The latest research has confirmed that as many as one in every four STIs contracted in the UK is linked to a DJ.
The research, carried out by some bloke called Tony, claims that DJs are accountable for a national chlamydia epidemic and should be made to carry a public health warning.
“I fucking hate DJs, they’re nothing but dirty pricks, literally,” Tony angrily told Wunderground. “Did you know, ninety-nine percent of DJs have an STI. That’s not just me saying that, it’s science, and most of them don’t even know about it, they’re shagging their way around the country and spreading their germs like I Can’t Believe It’s Not Butter on hot toast.”
“Most of them are right ugly munters too,” continued the man, who seemed to have some sort of personal vendetta against DJs. “Honestly, if they weren’t DJs nobody would be shagging them, but just because they play a few tunes at the weekend they think they’re god’s gift. Well, I’m not having it, they’re nothing but disease riddled cretins and it’s about bloody time the NHS did something to put an end to it.”
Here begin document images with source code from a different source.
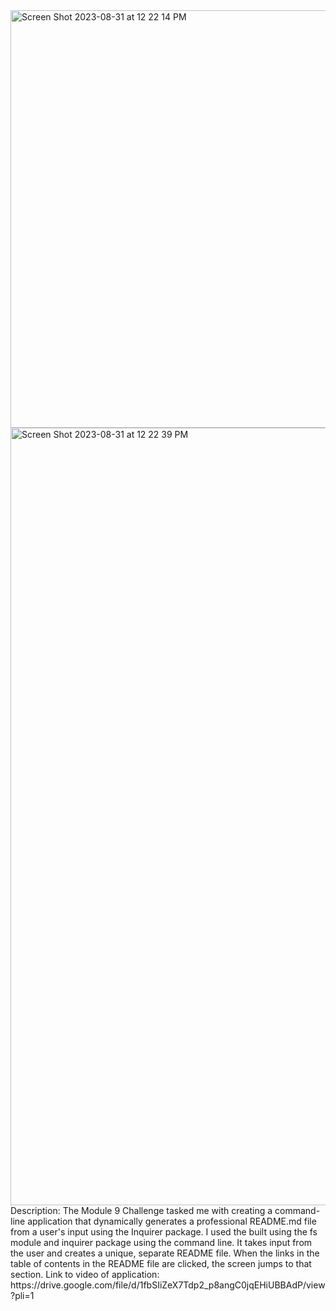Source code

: <img width="668" alt="Screen Shot 2023-08-31 at 12 22 14 PM" src="https://github.com/jushendhillon9/Module-7-Challenge/assets/137123520/6bab8d0c-619f-445d-9fda-38170077c362">
<img width="1244" alt="Screen Shot 2023-08-31 at 12 22 39 PM" src="https://github.com/jushendhillon9/Module-7-Challenge/assets/137123520/ab42c768-cc52-496c-ae3a-a657d4cc657d">
Description: The Module 9 Challenge tasked me with creating a command-line application that dynamically generates a professional README.md file from a user's input using the Inquirer package. I used the built using the fs module and inquirer package using the command line. It takes input from the user and creates a unique, separate README file. When the links in the table of contents in the README file are clicked, the screen jumps to that section.
Link to video of application: https://drive.google.com/file/d/1fbSIiZeX7Tdp2_p8angC0jqEHiUBBAdP/view?pli=1
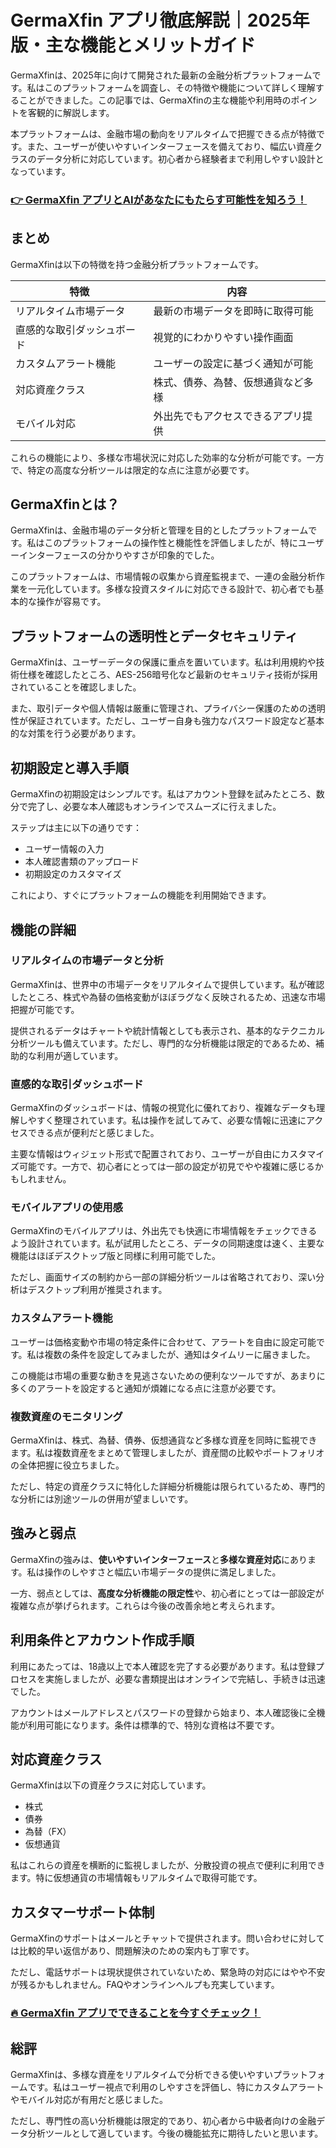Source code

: # GermaXfin アプリ徹底解説｜2025年版・主な機能とメリットガイド
 

GermaXfinは、2025年に向けて開発された最新の金融分析プラットフォームです。私はこのプラットフォームを調査し、その特徴や機能について詳しく理解することができました。この記事では、GermaXfinの主な機能や利用時のポイントを客観的に解説します。

本プラットフォームは、金融市場の動向をリアルタイムで把握できる点が特徴です。また、ユーザーが使いやすいインターフェースを備えており、幅広い資産クラスのデータ分析に対応しています。初心者から経験者まで利用しやすい設計となっています。

### [👉  GermaXfin アプリとAIがあなたにもたらす可能性を知ろう！](https://tinyurl.com/mte4j4kp)
## まとめ

GermaXfinは以下の特徴を持つ金融分析プラットフォームです。

| 特徴                     | 内容                                    |
|--------------------------|---------------------------------------|
| リアルタイム市場データ   | 最新の市場データを即時に取得可能      |
| 直感的な取引ダッシュボード | 視覚的にわかりやすい操作画面          |
| カスタムアラート機能      | ユーザーの設定に基づく通知が可能      |
| 対応資産クラス           | 株式、債券、為替、仮想通貨など多様    |
| モバイル対応             | 外出先でもアクセスできるアプリ提供    |

これらの機能により、多様な市場状況に対応した効率的な分析が可能です。一方で、特定の高度な分析ツールは限定的な点に注意が必要です。

## GermaXfinとは？

GermaXfinは、金融市場のデータ分析と管理を目的としたプラットフォームです。私はこのプラットフォームの操作性と機能性を評価しましたが、特にユーザーインターフェースの分かりやすさが印象的でした。

このプラットフォームは、市場情報の収集から資産監視まで、一連の金融分析作業を一元化しています。多様な投資スタイルに対応できる設計で、初心者でも基本的な操作が容易です。

## プラットフォームの透明性とデータセキュリティ

GermaXfinは、ユーザーデータの保護に重点を置いています。私は利用規約や技術仕様を確認したところ、AES-256暗号化など最新のセキュリティ技術が採用されていることを確認しました。

また、取引データや個人情報は厳重に管理され、プライバシー保護のための透明性が保証されています。ただし、ユーザー自身も強力なパスワード設定など基本的な対策を行う必要があります。

## 初期設定と導入手順

GermaXfinの初期設定はシンプルです。私はアカウント登録を試みたところ、数分で完了し、必要な本人確認もオンラインでスムーズに行えました。

ステップは主に以下の通りです：  
- ユーザー情報の入力  
- 本人確認書類のアップロード  
- 初期設定のカスタマイズ  

これにより、すぐにプラットフォームの機能を利用開始できます。

## 機能の詳細

### リアルタイムの市場データと分析

GermaXfinは、世界中の市場データをリアルタイムで提供しています。私が確認したところ、株式や為替の価格変動がほぼラグなく反映されるため、迅速な市場把握が可能です。

提供されるデータはチャートや統計情報としても表示され、基本的なテクニカル分析ツールも備えています。ただし、専門的な分析機能は限定的であるため、補助的な利用が適しています。

### 直感的な取引ダッシュボード

GermaXfinのダッシュボードは、情報の視覚化に優れており、複雑なデータも理解しやすく整理されています。私は操作を試してみて、必要な情報に迅速にアクセスできる点が便利だと感じました。

主要な情報はウィジェット形式で配置されており、ユーザーが自由にカスタマイズ可能です。一方で、初心者にとっては一部の設定が初見でやや複雑に感じるかもしれません。

### モバイルアプリの使用感

GermaXfinのモバイルアプリは、外出先でも快適に市場情報をチェックできるよう設計されています。私が試用したところ、データの同期速度は速く、主要な機能はほぼデスクトップ版と同様に利用可能でした。

ただし、画面サイズの制約から一部の詳細分析ツールは省略されており、深い分析はデスクトップ利用が推奨されます。

### カスタムアラート機能

ユーザーは価格変動や市場の特定条件に合わせて、アラートを自由に設定可能です。私は複数の条件を設定してみましたが、通知はタイムリーに届きました。

この機能は市場の重要な動きを見逃さないための便利なツールですが、あまりに多くのアラートを設定すると通知が煩雑になる点に注意が必要です。

### 複数資産のモニタリング

GermaXfinは、株式、為替、債券、仮想通貨など多様な資産を同時に監視できます。私は複数資産をまとめて管理しましたが、資産間の比較やポートフォリオの全体把握に役立ちました。

ただし、特定の資産クラスに特化した詳細分析機能は限られているため、専門的な分析には別途ツールの併用が望ましいです。

## 強みと弱点

GermaXfinの強みは、**使いやすいインターフェース**と**多様な資産対応**にあります。私は操作のしやすさと幅広い市場データの提供に満足しました。

一方、弱点としては、**高度な分析機能の限定性**や、初心者にとっては一部設定が複雑な点が挙げられます。これらは今後の改善余地と考えられます。

## 利用条件とアカウント作成手順

利用にあたっては、18歳以上で本人確認を完了する必要があります。私は登録プロセスを実施しましたが、必要な書類提出はオンラインで完結し、手続きは迅速でした。

アカウントはメールアドレスとパスワードの登録から始まり、本人確認後に全機能が利用可能になります。条件は標準的で、特別な資格は不要です。

## 対応資産クラス

GermaXfinは以下の資産クラスに対応しています。

- 株式  
- 債券  
- 為替（FX）  
- 仮想通貨  

私はこれらの資産を横断的に監視しましたが、分散投資の視点で便利に利用できます。特に仮想通貨の市場情報もリアルタイムで取得可能です。

## カスタマーサポート体制

GermaXfinのサポートはメールとチャットで提供されます。問い合わせに対しては比較的早い返信があり、問題解決のための案内も丁寧です。

ただし、電話サポートは現状提供されていないため、緊急時の対応にはやや不安が残るかもしれません。FAQやオンラインヘルプも充実しています。

### [🔥 GermaXfin アプリでできることを今すぐチェック！](https://tinyurl.com/mte4j4kp)
## 総評

GermaXfinは、多様な資産をリアルタイムで分析できる使いやすいプラットフォームです。私はユーザー視点で利用のしやすさを評価し、特にカスタムアラートやモバイル対応が有用だと感じました。

ただし、専門性の高い分析機能は限定的であり、初心者から中級者向けの金融データ分析ツールとして適しています。今後の機能拡充に期待したいと思います。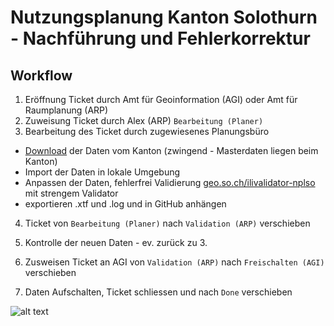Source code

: # Nutzungsplanung Kanton Solothurn - Nachführung und Fehlerkorrektur

## Workflow
 1. Eröffnung Ticket durch Amt für Geoinformation (AGI) oder Amt für Raumplanung (ARP)
 2. Zuweisung Ticket durch Alex (ARP) `Bearbeitung (Planer)`
  3. Bearbeitung des Ticket durch zugewiesenes Planungsbüro
 - [Download](https://geo.so.ch/geodata/ch.so.arp.nutzungsplanung/) der Daten vom Kanton (zwingend - Masterdaten liegen beim Kanton)
 - Import der Daten in lokale Umgebung
 - Anpassen der Daten, fehlerfrei  Validierung [geo.so.ch/ilivalidator-nplso](https://geo.so.ch/ilivalidator-nplso) mit strengem Validator  
 - exportieren .xtf und .log und in GitHub anhängen
 
 4. Ticket von `Bearbeitung (Planer)` nach `Validation (ARP)` verschieben
 

 5. Kontrolle der neuen Daten - ev. zurück zu 3.
 6. Zusweisen Ticket an AGI von `Validation (ARP)` nach `Freischalten (AGI)` verschieben
 7. Daten Aufschalten, Ticket schliessen und nach `Done` verschieben

![alt text](https://github.com/bjdarp/nplso-nf/blob/master/workflow.png)

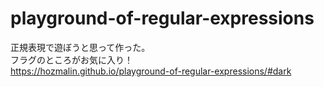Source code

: # playground-of-regular-expressions
正規表現で遊ぼうと思って作った。<br>
フラグのところがお気に入り！<br>
https://hozmalin.github.io/playground-of-regular-expressions/#dark
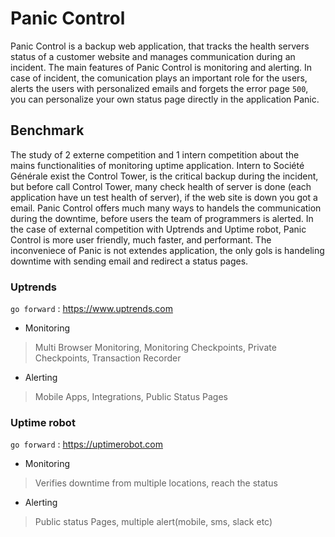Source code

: # Panic Control

Panic Control is a backup web application, that tracks the health servers status of a customer website and manages communication during an incident. The main features of Panic Control is monitoring and alerting. 
In case of incident, the comunication plays an important role for the users, alerts the users with personalized emails and forgets the error page `500`, you can personalize your own status page directly in the application Panic.


## Benchmark

The study of 2 externe competition and 1 intern competition about the mains functionalities of monitoring uptime application.
Intern to Société Générale exist the Control Tower, is the critical backup during the incident, but before call Control Tower, many check health of server is done (each application have un test health of server), if the web site is down you got a email. Panic Control offers much many ways to handels the communication during the downtime, before users the team of programmers is alerted. In the case of external competition with Uptrends and Uptime robot, Panic Control is more user friendly, much faster, and performant. The inconveniece of Panic is 
not extendes application, the only gols is handeling downtime with sending email and redirect a status pages.

### Uptrends
`go forward` : <https://www.uptrends.com>
- Monitoring
> Multi Browser Monitoring, Monitoring Checkpoints, Private Checkpoints, Transaction Recorder
- Alerting
> Mobile Apps, Integrations, Public Status Pages

### Uptime robot
`go forward` : <https://uptimerobot.com>
- Monitoring
> Verifies downtime from multiple locations, reach the status
- Alerting
> Public status Pages, multiple alert(mobile, sms, slack etc)
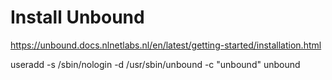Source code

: # Install Unbound

https://unbound.docs.nlnetlabs.nl/en/latest/getting-started/installation.html


useradd -s /sbin/nologin -d /usr/sbin/unbound -c "unbound" unbound
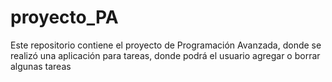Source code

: # proyecto_PA
Este repositorio contiene el proyecto de Programación Avanzada, donde se realizó una aplicación para tareas, donde podrá el usuario agregar o borrar algunas tareas 
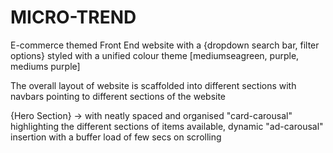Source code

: # MICRO-TREND

E-commerce themed Front End website with a {dropdown search bar, filter options} styled with a unified colour theme [mediumseagreen, purple, mediums purple]

The overall layout of website is scaffolded into different sections with navbars pointing to different sections of the website

  {Hero Section} -> with neatly spaced and organised "card-carousal" highlighting the different sections of items available, dynamic "ad-carousal" insertion with a buffer load of few secs on scrolling
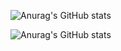 ![Anurag's GitHub stats](https://github-readme-stats.vercel.app/api?username=aaron2599&bg_color=50,3350A4,e96443&title_color=fff&text_color=fff)

![Anurag's GitHub stats](https://github-readme-stats.vercel.app/api/top-langs/?username=aaron2599&layout=compact&&bg_color=30,3350A4,e96443&title_color=fff&text_color=fff)
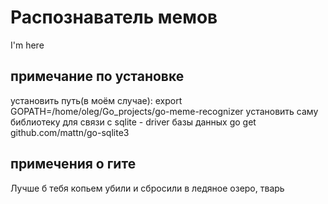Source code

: # Распознаватель мемов

I'm here

## примечание по установке

установить путь(в моём случае):
export GOPATH=/home/oleg/Go_projects/go-meme-recognizer
установить саму библиотеку для связи с sqlite - driver базы данных
go get github.com/mattn/go-sqlite3

## примечения о гите
Лучше б тебя копьем убили и сбросили в ледяное озеро, тварь

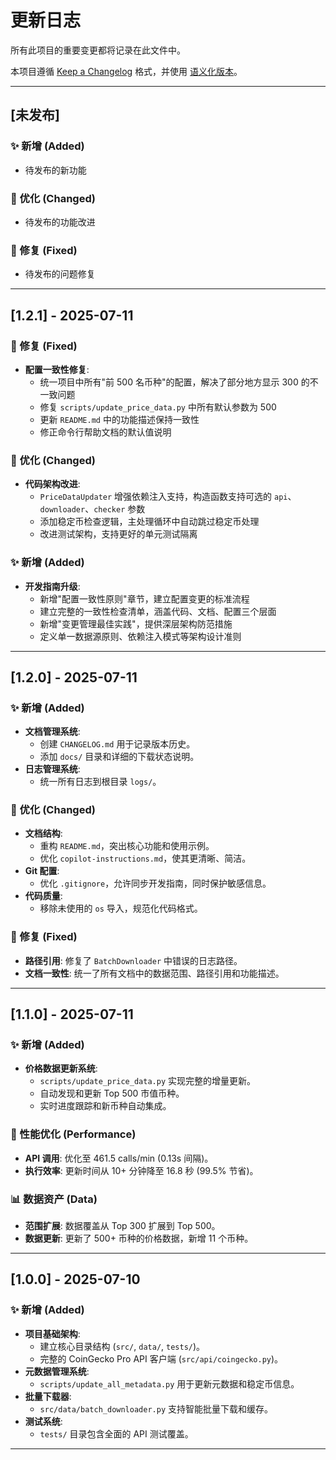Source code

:# 更新日志

所有此项目的重要变更都将记录在此文件中。

本项目遵循 [Keep a Changelog](https://keepachangelog.com/zh-CN/1.0.0/) 格式，并使用 [语义化版本](https://semver.org/lang/zh-CN/)。

---

## [未发布]

### ✨ 新增 (Added)

- 待发布的新功能

### 🔧 优化 (Changed)

- 待发布的功能改进

### 🐛 修复 (Fixed)

- 待发布的问题修复

---

## [1.2.1] - 2025-07-11

### 🐛 修复 (Fixed)

- **配置一致性修复**:
  - 统一项目中所有"前 500 名币种"的配置，解决了部分地方显示 300 的不一致问题
  - 修复 `scripts/update_price_data.py` 中所有默认参数为 500
  - 更新 `README.md` 中的功能描述保持一致性
  - 修正命令行帮助文档的默认值说明

### 🔧 优化 (Changed)

- **代码架构改进**:
  - `PriceDataUpdater` 增强依赖注入支持，构造函数支持可选的 `api`、`downloader`、`checker` 参数
  - 添加稳定币检查逻辑，主处理循环中自动跳过稳定币处理
  - 改进测试架构，支持更好的单元测试隔离

### ✨ 新增 (Added)

- **开发指南升级**:
  - 新增"配置一致性原则"章节，建立配置变更的标准流程
  - 建立完整的一致性检查清单，涵盖代码、文档、配置三个层面
  - 新增"变更管理最佳实践"，提供深层架构防范措施
  - 定义单一数据源原则、依赖注入模式等架构设计准则

---

## [1.2.0] - 2025-07-11

### ✨ 新增 (Added)

- **文档管理系统**:
  - 创建 `CHANGELOG.md` 用于记录版本历史。
  - 添加 `docs/` 目录和详细的下载状态说明。
- **日志管理系统**:
  - 统一所有日志到根目录 `logs/`。

### 🔧 优化 (Changed)

- **文档结构**:
  - 重构 `README.md`，突出核心功能和使用示例。
  - 优化 `copilot-instructions.md`，使其更清晰、简洁。
- **Git 配置**:
  - 优化 `.gitignore`，允许同步开发指南，同时保护敏感信息。
- **代码质量**:
  - 移除未使用的 `os` 导入，规范化代码格式。

### 🐛 修复 (Fixed)

- **路径引用**: 修复了 `BatchDownloader` 中错误的日志路径。
- **文档一致性**: 统一了所有文档中的数据范围、路径引用和功能描述。

---

## [1.1.0] - 2025-07-11

### ✨ 新增 (Added)

- **价格数据更新系统**:
  - `scripts/update_price_data.py` 实现完整的增量更新。
  - 自动发现和更新 Top 500 市值币种。
  - 实时进度跟踪和新币种自动集成。

### 🚀 性能优化 (Performance)

- **API 调用**: 优化至 461.5 calls/min (0.13s 间隔)。
- **执行效率**: 更新时间从 10+ 分钟降至 16.8 秒 (99.5% 节省)。

### 📊 数据资产 (Data)

- **范围扩展**: 数据覆盖从 Top 300 扩展到 Top 500。
- **数据更新**: 更新了 500+ 币种的价格数据，新增 11 个币种。

---

## [1.0.0] - 2025-07-10

### ✨ 新增 (Added)

- **项目基础架构**:
  - 建立核心目录结构 (`src/`, `data/`, `tests/`)。
  - 完整的 CoinGecko Pro API 客户端 (`src/api/coingecko.py`)。
- **元数据管理系统**:
  - `scripts/update_all_metadata.py` 用于更新元数据和稳定币信息。
- **批量下载器**:
  - `src/data/batch_downloader.py` 支持智能批量下载和缓存。
- **测试系统**:
  - `tests/` 目录包含全面的 API 测试覆盖。

---
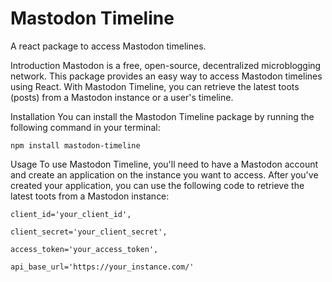 # Mastodon Timeline

A react package to access Mastodon timelines.

Introduction
Mastodon is a free, open-source, decentralized microblogging network. This package provides an easy way to access Mastodon timelines using React. With Mastodon Timeline, you can retrieve the latest toots (posts) from a Mastodon instance or a user's timeline.

Installation
You can install the Mastodon Timeline package by running the following command in your terminal:

`npm install mastodon-timeline`

Usage
To use Mastodon Timeline, you'll need to have a Mastodon account and create an application on the instance you want to access. After you've created your application, you can use the following code to retrieve the latest toots from a Mastodon instance:

    client_id='your_client_id',  

    client_secret='your_client_secret',  

    access_token='your_access_token',  

    api_base_url='https://your_instance.com/'  
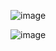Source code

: 
![image](https://github.com/user-attachments/assets/e46a66f3-00c9-454b-8bdd-778816c25c3b)


![image](https://github.com/user-attachments/assets/c60914b6-df31-4be5-9c28-da42b9493613)
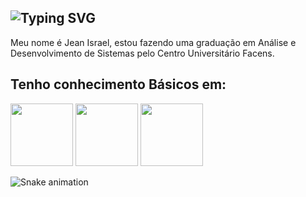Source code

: ## ![Typing SVG](https://readme-typing-svg.demolab.com/?lines=Olá!+👋;Bem+Vindo+ao+Meu+GitHub)

Meu nome é Jean Israel, estou fazendo uma graduação em Análise e Desenvolvimento de Sistemas pelo Centro Universitário Facens.

## Tenho conhecimento Básicos em:
<img src="https://cdn.jsdelivr.net/gh/devicons/devicon/icons/java/java-original-wordmark.svg" width="100" height="100"/> <img src="https://cdn.jsdelivr.net/gh/devicons/devicon/icons/python/python-original-wordmark.svg" width="100" height="100"/> <img src="https://cdn.jsdelivr.net/gh/devicons/devicon/icons/mysql/mysql-original-wordmark.svg" width="100" height="100"/>

![Snake animation](https://github.com/Jidsx/Jidsx/blob/output/github-contribution-grid-snake.svg)

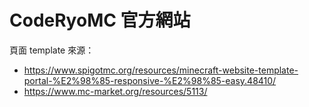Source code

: # CodeRyoMC 官方網站

頁面 template 來源：
+ https://www.spigotmc.org/resources/minecraft-website-template-portal-%E2%98%85-responsive-%E2%98%85-easy.48410/
+ https://www.mc-market.org/resources/5113/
“If it were up to me, I’d put a total ban on DJs altogether. Why do we even need them playing music in clubs? A Spotify playlist would do just as good a job and, as far as I know, it’s almost impossible to catch an STI off Spotify?”
After carrying out a small bit of research, we discovered that Tony was, in fact, a failed DJ, who was given numerous chances to play in clubs but blew them all by having a bad attitude and believing the universe owed him a career in music.